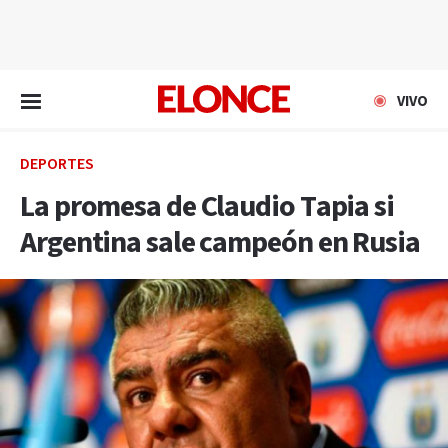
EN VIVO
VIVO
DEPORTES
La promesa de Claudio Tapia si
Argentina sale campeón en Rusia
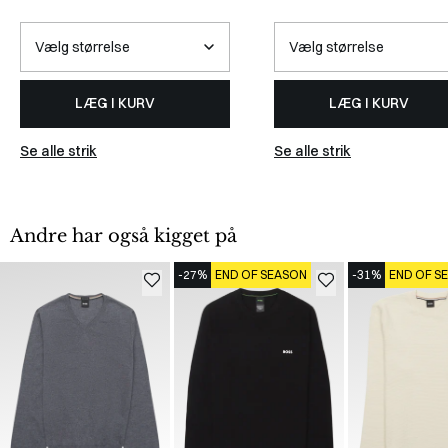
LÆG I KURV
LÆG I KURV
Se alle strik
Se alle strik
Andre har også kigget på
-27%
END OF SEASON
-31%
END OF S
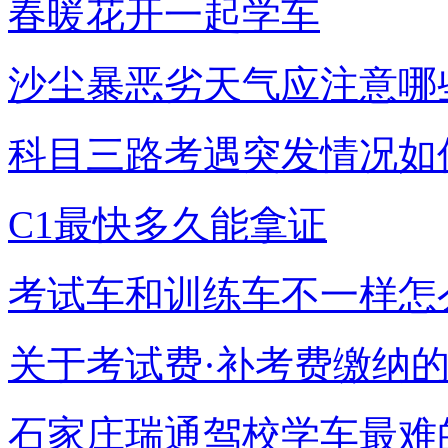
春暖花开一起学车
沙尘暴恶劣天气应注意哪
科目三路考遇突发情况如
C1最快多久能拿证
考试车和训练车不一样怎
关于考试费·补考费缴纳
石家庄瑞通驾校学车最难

-=-=-

*Instruction*:
Reproduce, word for word, the text read from every one of the entries above, leaving out the pictures.

*Response area*:
EN VIVO
VIVO
DEPORTES
La promesa de Claudio Tapia si
Argentina sale campeón en Rusia
LÆG I KURV
LÆG I KURV
Se alle strik
Se alle strik
Andre har også kigget på
-27%
END OF SEASON
-31%
END OF S
春暖花开一起学车
沙尘暴恶劣天气应注意哪
科目三路考遇突发情况如
C1最快多久能拿证
考试车和训练车不一样怎
关于考试费·补考费缴纳
石家庄瑞通驾校学车最难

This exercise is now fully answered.